While the rest of the group was away hunting, Michael spotted a large dust trail in the distance, indicating people moving towards the Lauren farm. Christina didn't seem in any way alarmed by the news, so Michael continued performing various chores around the ranch. Eventually two armored wags arrived at the Lauren ranch, but it was only when numerous, heavily armed, uniformed men and women exited the vehicles that Michael knew something was wrong. Unarmed and heavily outnumbered, Michael was unable to act against the uniformed group, and instead hid in a nearby pile of hay. Several men took Christina into the house, presumably to rape her. After Christina severely wounded one of her rapists with a concealed knife other members of the group killed Jenny in retaliation. The armed group then executed Christina and left quickly, fleeing a group of Native Americans approaching on horseback. Michael fled into the hills, overcome with guilt.

The companions' reactions to Michael's story is mixed; Jak is furious with Michael for not trying to save his wife and child, though Ryan and J.B. maintain that any attempt on Michael's part would have simply resulted in his death without saving Jak's family. Ryan also notes that the horsemen they saw on approach were not the attackers and were presumably hunting the uniformed group as well, something they would not have known without Michael's account. Based on Michael's description, Jak tentatively identifies the attackers' leader as the General, a vicious raider rumored to prey on Native American communities and isolated settlements in the area.

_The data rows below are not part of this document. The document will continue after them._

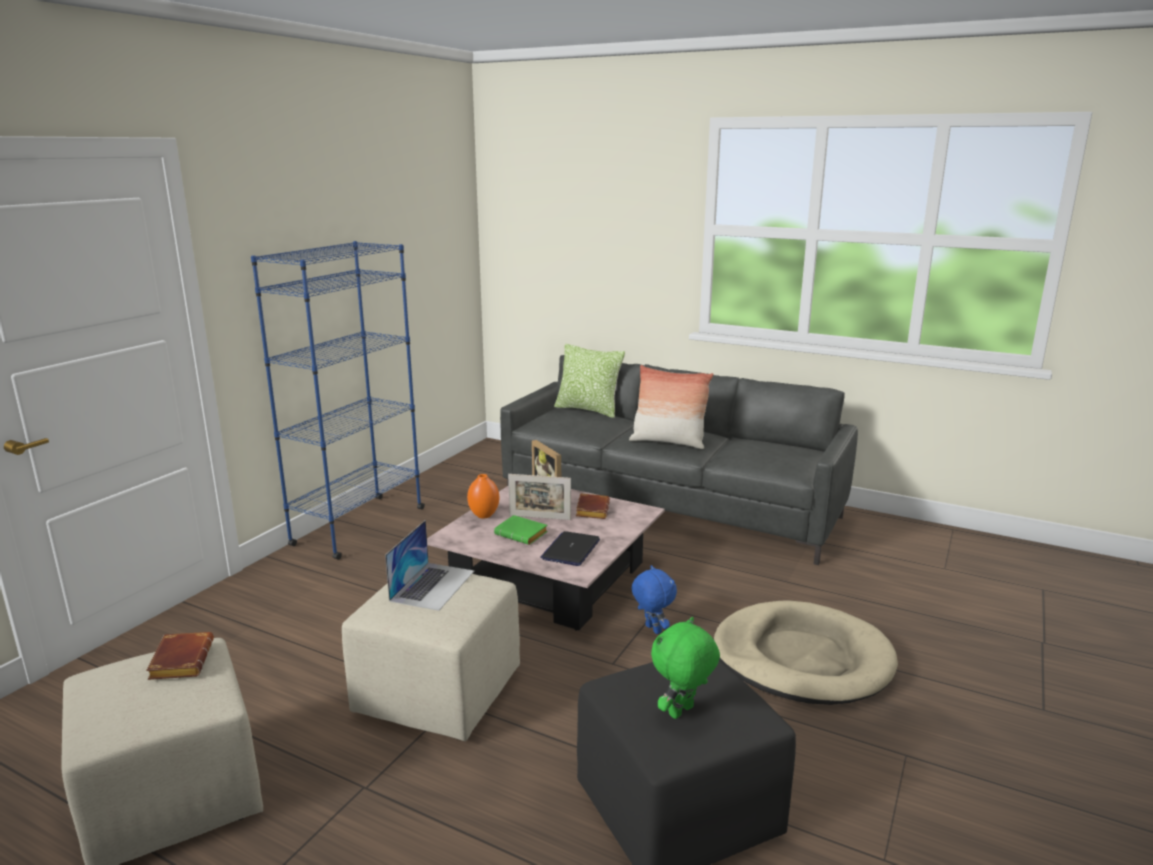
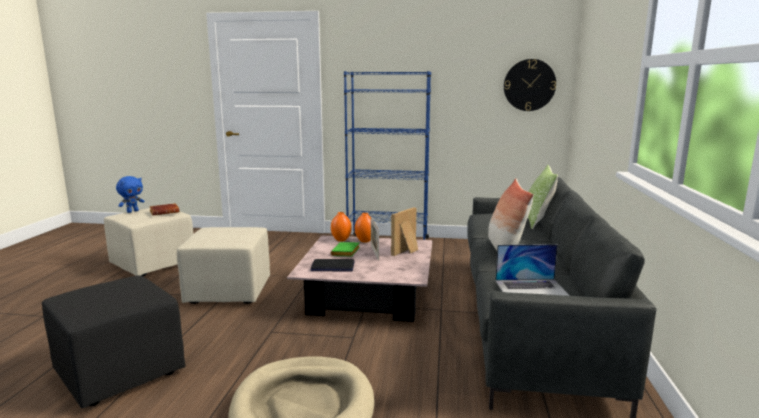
camera: 70 degrees right, 5 degrees down
(433, 585) = (235, 231): laptop -> laptop (531, 288)
(447, 246) = (529, 85): none -> wall clock
(463, 530) = (341, 240): none -> orange vase
(591, 510) = (400, 263): brown book -> none
(652, 629) = (319, 339): blue plush toy -> blue plush toy (132, 211)
(682, 712) = (95, 295): green plush toy -> none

The companions make plans to bury Christina and Jenny the following day, then head out in pursuit of the General.

Meanwhile, near Seattle, Abe is still with the Trader, waiting in the hopes that J.B. and Ryan will meet up with them, as Abe has sent a message to do so with several traveling merchants. Abe has spent the past five weeks with the Trader, and has noticed that his former employer seems changed. While the Trader is just as powerful and commanding as he was in the past, Abe is worried about a new streak of brutality he has noticed in the man's behavior. Abe keeps these observations to himself.

The next day, the companions awake and find that Michael is not in his room. They initially assume he has simply left the ranch, but he is discovered in the barn, dead, having hanged himself. Inside his room Dean finds a suicide note, which Doc reads aloud to the rest of the group. In it, Michael explains that he is not killing himself simply out of guilt, but also due to his worsening depression over the past few weeks, which he attributes to the bleak life found in the Deathlands. He then says goodbye to each of the companions individually, and asks Jak for forgiveness; Jak bitterly confesses to the rest that he had already forgiven Michael. With Jak's approval the group bury Michael alongside Christina and Jenny in a remote box canyon. Afterward they stock up on supplies at the ranch and head out on horseback in pursuit of the General.

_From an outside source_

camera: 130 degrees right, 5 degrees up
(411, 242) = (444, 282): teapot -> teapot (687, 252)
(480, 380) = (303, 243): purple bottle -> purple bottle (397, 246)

The companions camp for the evening in the abandoned ville of Opium Wells. During the night Dean is ambushed while urinating and briefly threatened for information on the rest of the group, which is cut short when Ryan and his friends surround the ambushers. Once Dean states that they are hunting the General the ambushers reveal they are Navaho, also hunting the General for a recent attack on one of their settlements. A tense truce is established, and the Navaho release Dean. After further discussion the Navaho agree to travel alongside Ryan and his friends, to better their chances of catching and killing the General.

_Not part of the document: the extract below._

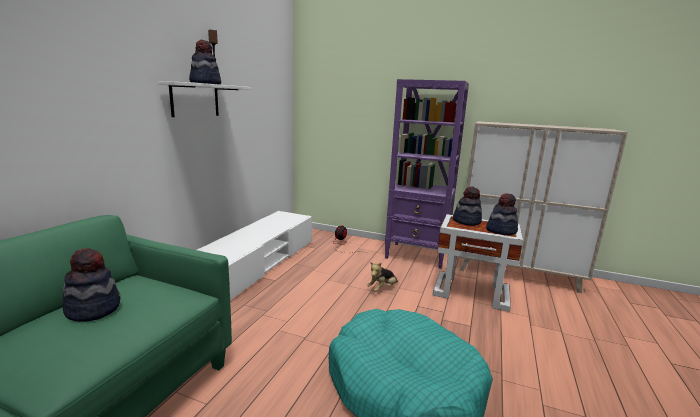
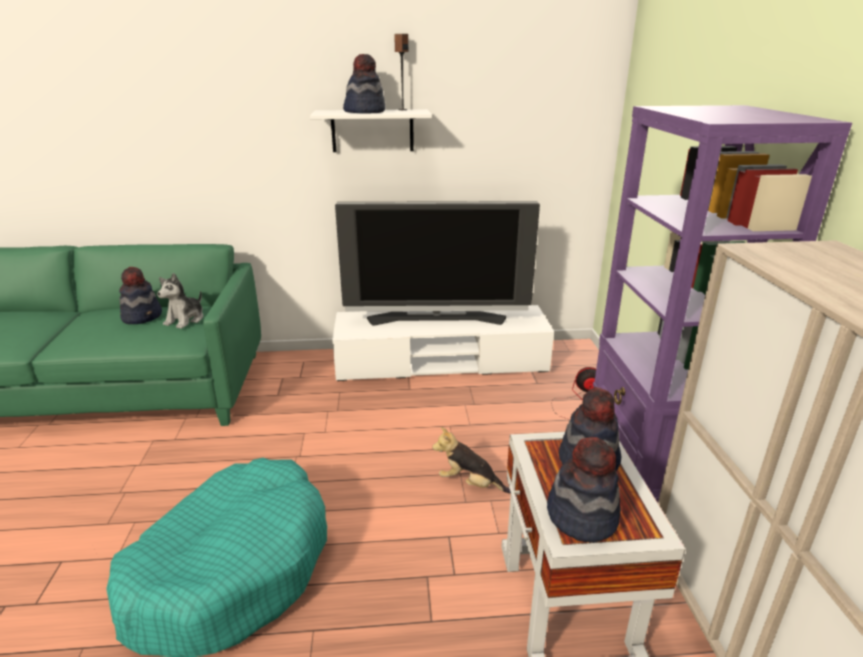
camera: 65 degrees right, 10 degrees up
(143, 290) = (185, 320): none -> plush toy
(254, 233) = (437, 319): none -> television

The truce between the two groups is soon tested when, the following evening, they come across one of the General's wags which has become stuck in the mud. At Jak's suggestion they start a small fire near the wag in order to make its occupants believe the Navaho intend to burn them alive inside the vehicle. The stranded raiders flee the vehicle and are killed. However, when one of the Navaho looks inside the vehicle they are grabbed by a lone remaining raider, who pulls the pin on an implosion grenade he is holding. Ryan is standing atop the vehicle as this happens, and closes the entrance hatch to contain the blast as he flees. The ensuing detonation batters Ryan but does not kill him, thanks to the hatch being closed, but the surviving Navaho claim Ryan's actions doomed their tribesman. A direct conflict between the two groups is narrowly avoided by mention of the General, but the Navaho vow to bring up the matter again once he has been dealt with.

The two groups follow the path of the remaining wag back to the General's hideout, a natural attraction called the J.C. Wright Caverns. The groups leave their horses outside with Dean to guard over them, then head around the rise the caverns are situated in the hopes of finding a way in that doesn't require a frontal assault; the abandoned visitor center proves to have a still-accessible stairway leading down into the caverns. Once inside Ryan and his friends prepare to make a covert assault on the General and his gang, but their plans go awry when two of the Navaho loudly charge a group of raiders (in order to battle "honorably") and are killed without inflicting a single casualty. Ryan and his friends are able to kill the small group of raiders, but not without alerting the General and the rest of his contingent that they are under attack. The rest of the Navaho move to make an attempt on Ryan's life, but he, J.B., and Jak have anticipated this and kill the Native Americans before they can fire a shot.

The situation turns into a standoff, and the General eventually asks for a brief truce to discuss terms, which Ryan and J.B. agree to, temporarily. The General proposes he and his remaining gang be allowed to leave in the wag. Ryan has no intention of letting him leave alive, not the least reason being that he recognizes that the General is not just a brutal killer, but absolutely insane. Meanwhile, Jak has moved silently through the dark caverns and placed himself behind the General and his gang, and starts to kill raiders one by one. This starts a brief firefight which kills the rest of the raiders but allows the General to escape into the caverns.

Rather than chase the General through the dark caves, the companions leave the caverns and wait for him to attempt to flee. Sometime later the General exits through the visitor center, only to be stopped at gunpoint by Ryan and his friends. Jak then moves in on the seemingly unarmed General, quickly disarms him when he tries to pull a derringer, and then kills him with a knife through the eye. The companions then take the remaining wag and head back for the Lauren ranch.

On the trip back the group spends the night in the small ville of Patriarch. The next morning at breakfast Ryan meets the town's only other guest, a traveling merchant. The merchant recognizes Ryan and, after some brief questions, gives him one of Abe's notes. Ryan shares the news of Abe's success in finding the Trader with the rest of the group, and he and J.B. decide to set out alone for Seattle after they return to the ranch.

==Cultural references==
- Krysty recites several verses from the book of Revelation while experiencing her prophetic vision.
- Michael Brother's suicide note quotes both The Road Not Taken and Ernest Hemingway. After reading the note Doc Tanner paraphrases Rudyard Kipling's quote, "no price is too high to pay for the privilege of owning yourself."
- Doc makes several literary references while approaching Wright Caverns, including the House of Usher and the Minotaur of Greek myth.
- After killing a raider briefly stunned by a thrown can of Coca-Cola, Ryan quotes the company's then-slogan, "nothing like the real thing."